If the eligibility criteria are met, the charity can apply for a license. To apply for a license, the following documents must be sent to the Alcohol and Gaming Commission:  
  1. An Application to Manage and Conduct a Raffle Lottery, filled out and signed by two officers of the charitable organization. 
  2. A copy of the organization’s Letters Patent.   
  3. A copy of the organization’s Constitution and By-Laws.   
  4. The organization’s Notification of Charitable Registration with the CCRA (if applicable
  5. The most recent Registered Charity Information Return & Public Information Return, as submitted to CCRA (if applicable).  
  6. The financial statement for the previous fiscal year (audited, where applicable)   
  7. A description of all programs or services provided in the previous year, along with specific costs incurred in delivery.  
  8. A detailed outline of all programs or services currently provided and specific costs incurred in delivery.   
  9. The organization’s current operating budget.  
  10. A current listing of the organization’s Board of Directors.   
  11. Any other information that will assist in determining the charitable nature of the objects and purposes. According to the government, this may include an annual report, correspondence relating to its charitable number for income-tax purposes or confirmation that it meets the reporting requirements of the Charities Accounting Act. 
  12. A statement describing the proposed use of proceeds.   

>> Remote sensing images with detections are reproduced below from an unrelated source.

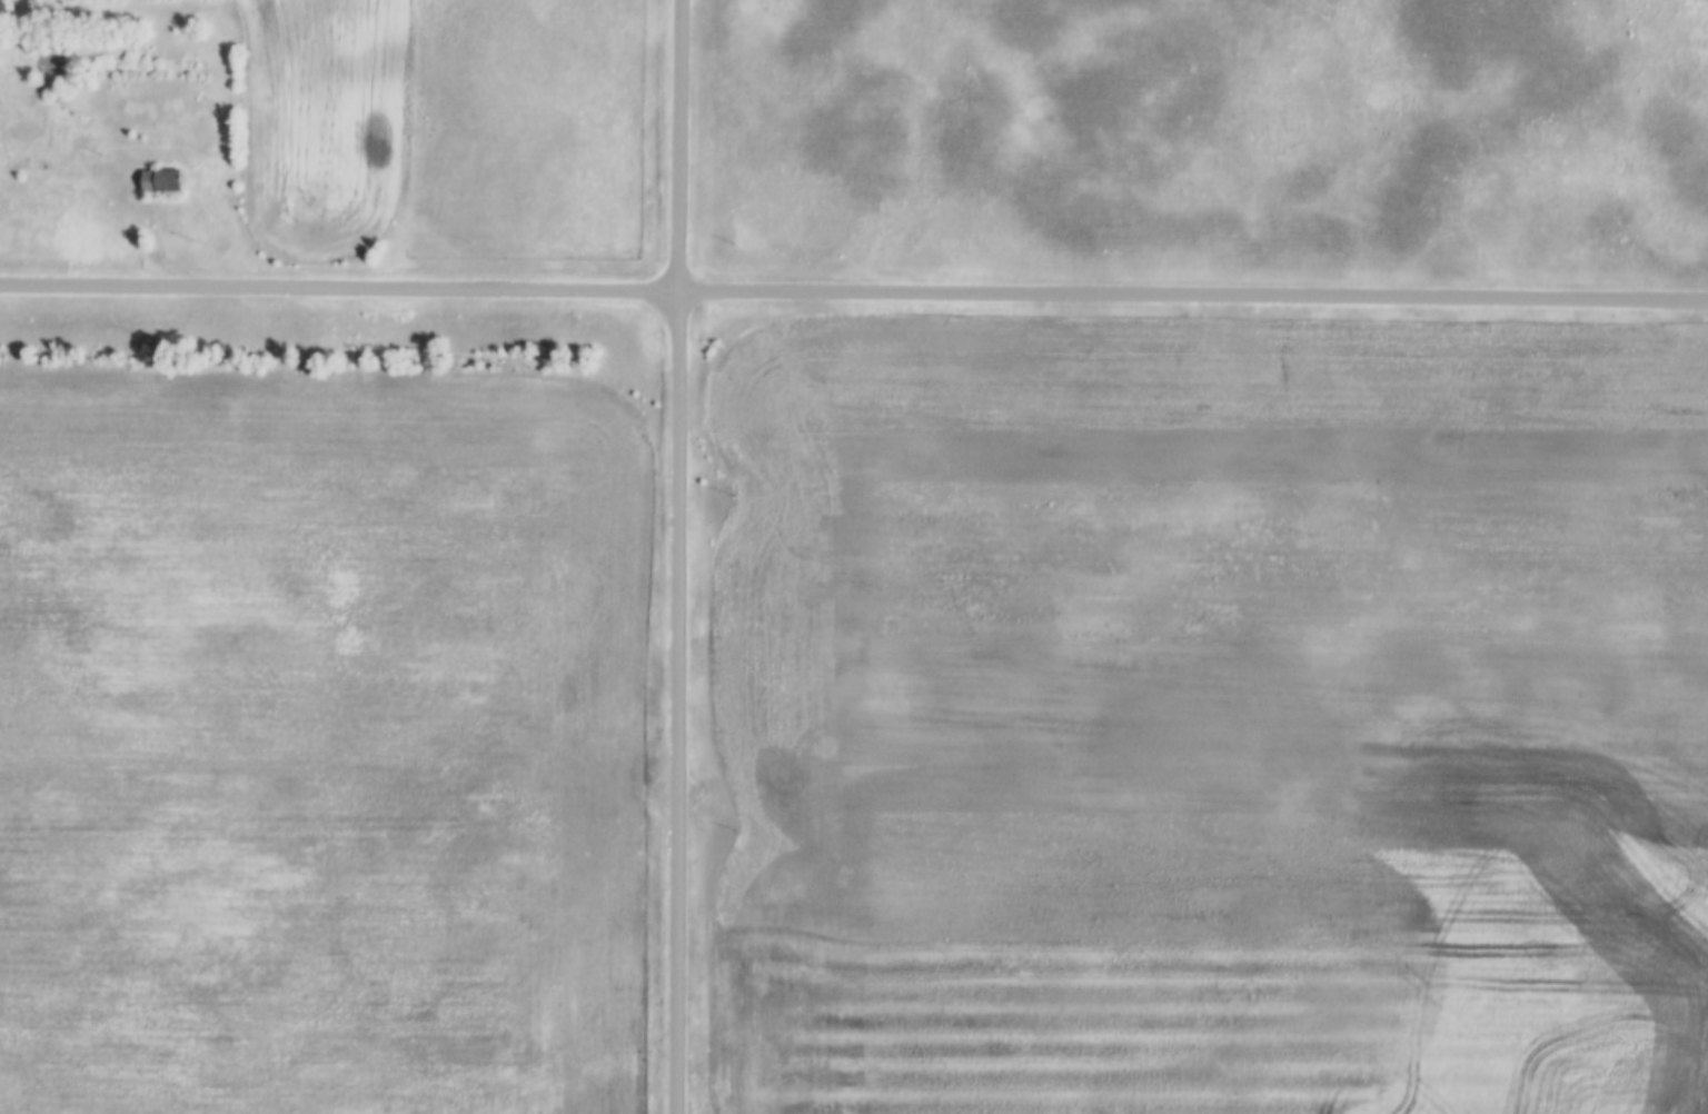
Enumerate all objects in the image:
building: (162, 181)
road: (854, 289)
road: (678, 556)

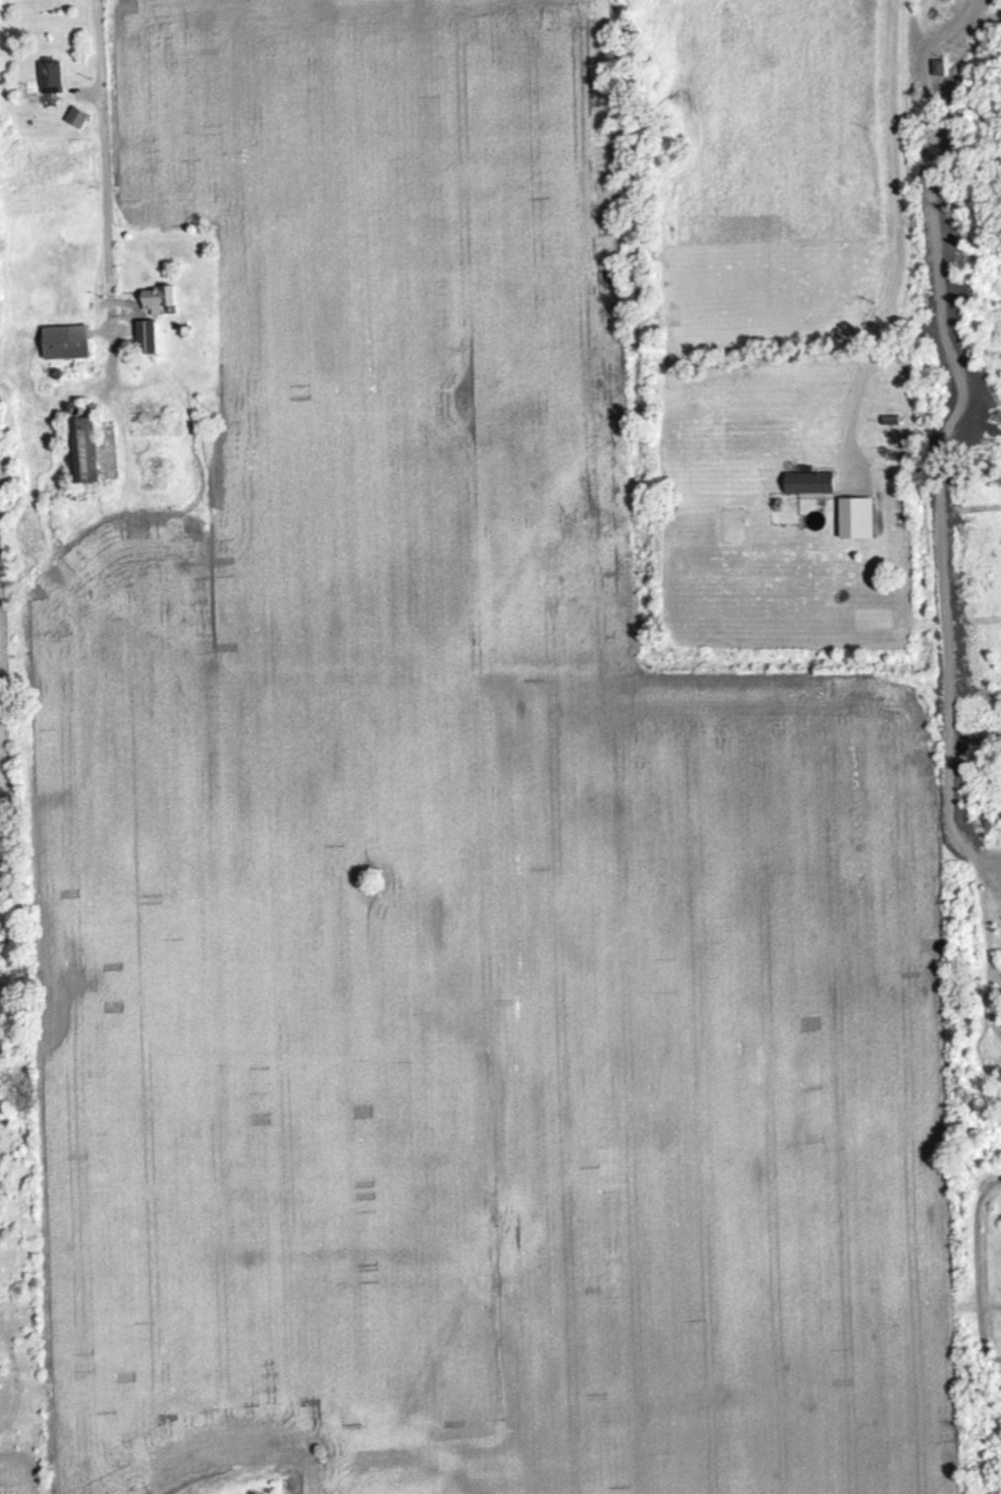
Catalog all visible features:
building: (939, 70)
building: (50, 74)
road: (112, 162)
road: (898, 229)
building: (157, 298)
building: (145, 337)
building: (65, 341)
building: (891, 422)
building: (80, 449)
building: (809, 482)

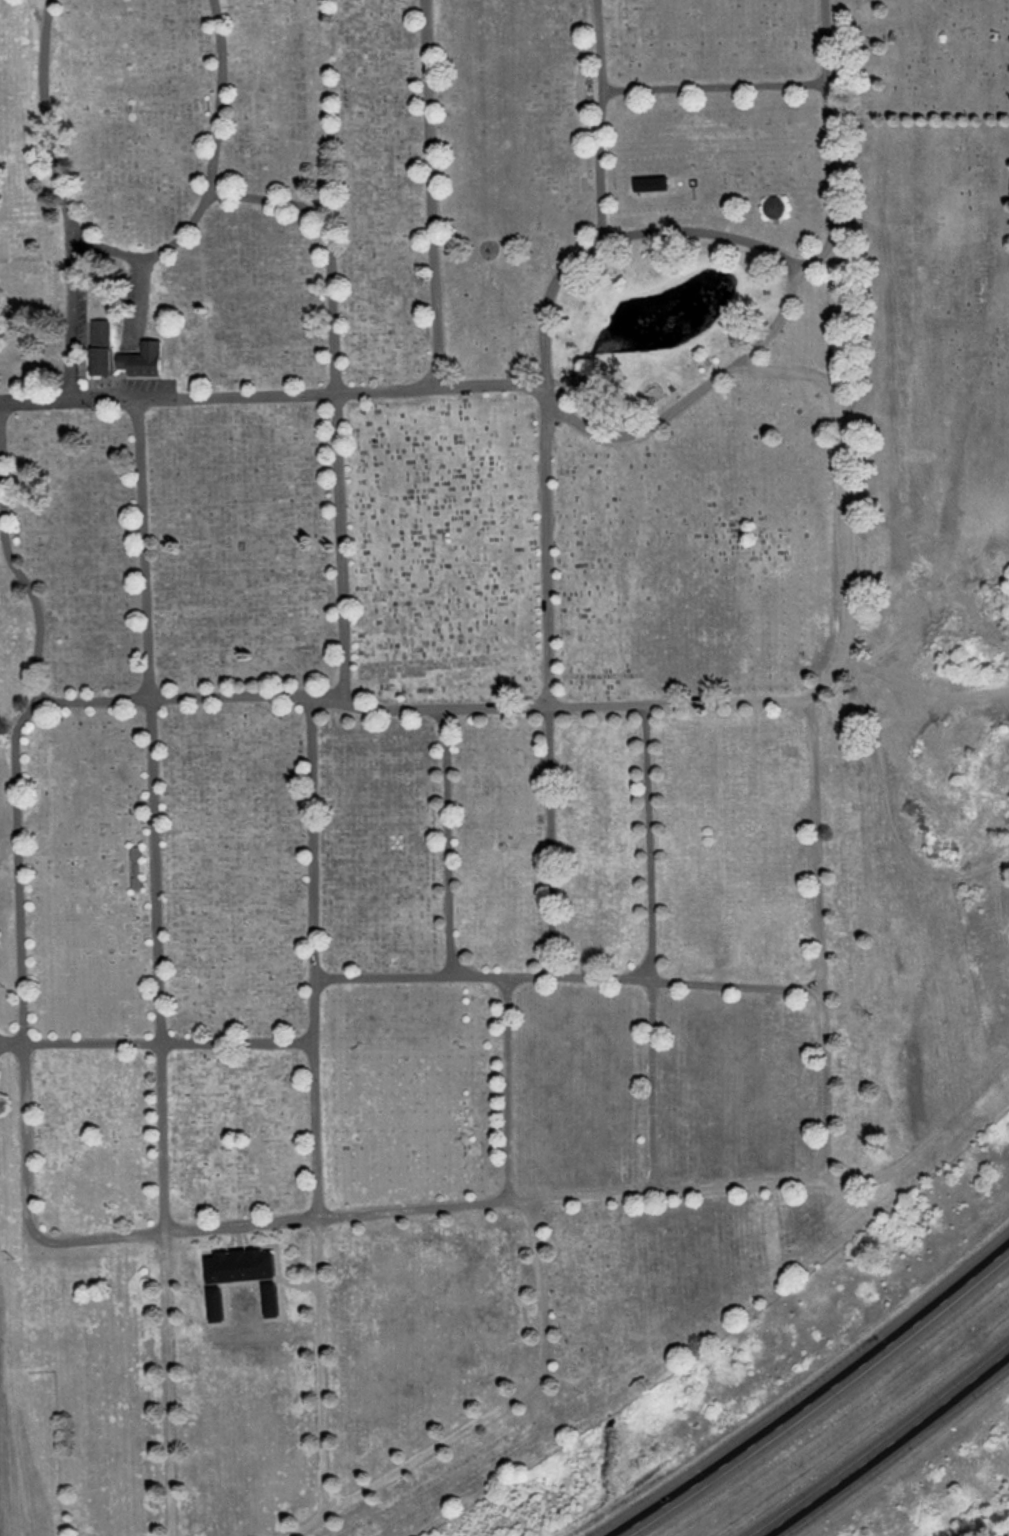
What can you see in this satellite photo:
road: (715, 87)
road: (580, 90)
road: (601, 121)
road: (829, 142)
building: (650, 183)
road: (433, 195)
building: (772, 205)
road: (131, 256)
road: (136, 301)
road: (74, 315)
building: (122, 353)
road: (543, 369)
building: (575, 382)
parking lot: (143, 388)
road: (334, 396)
road: (546, 409)
road: (8, 555)
park: (483, 709)
road: (811, 733)
road: (447, 841)
building: (135, 867)
road: (651, 946)
road: (157, 966)
road: (567, 976)
road: (157, 1042)
road: (23, 1054)
road: (507, 1087)
road: (315, 1105)
road: (238, 1235)
building: (239, 1264)
road: (299, 1285)
building: (269, 1298)
building: (214, 1303)
road: (820, 1400)
road: (494, 1410)
road: (892, 1450)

In addition to submitting the application itself, charities must also pay a fee in order to receive a gaming license. For most gaming schemes, including raffles, break-open tickets and bingo, the fee amounts to 3% of the total value of the prizes.   

Depending on the nature of the game (and the value of the prizes), the application is submitted to either the provincial Alcohol and Gaming Commission or to the charity’s local municipality. Despite this rigorous application process, the charity’s obligations do not end there. Lottery licensees must ensure that all funds raised are deposited into a designated trust account; in addition, a specific set of accounting requirements must be carefully followed.  

Some charities erroneously believe that running an unlicensed gaming scheme will not result in serious consequences. In 1999, Democrat Publications Inc., the official newsletter of the BC New Democratic Party, was fined $22,000 after pleading guilty to running a lottery without making the requisite donations to charity. In that same scandal, dubbed “Bingogate” by the national media, former NDP finance minister Dave Stupich was sentenced to two years in prison for his part in the fraudulent gaming scheme.

All things considered, charities should be sure to obey the federal and provincial laws concerning gaming and lotteries. A charitable organization that does not comply with the law is simply rolling the dice on its institutional and financial future.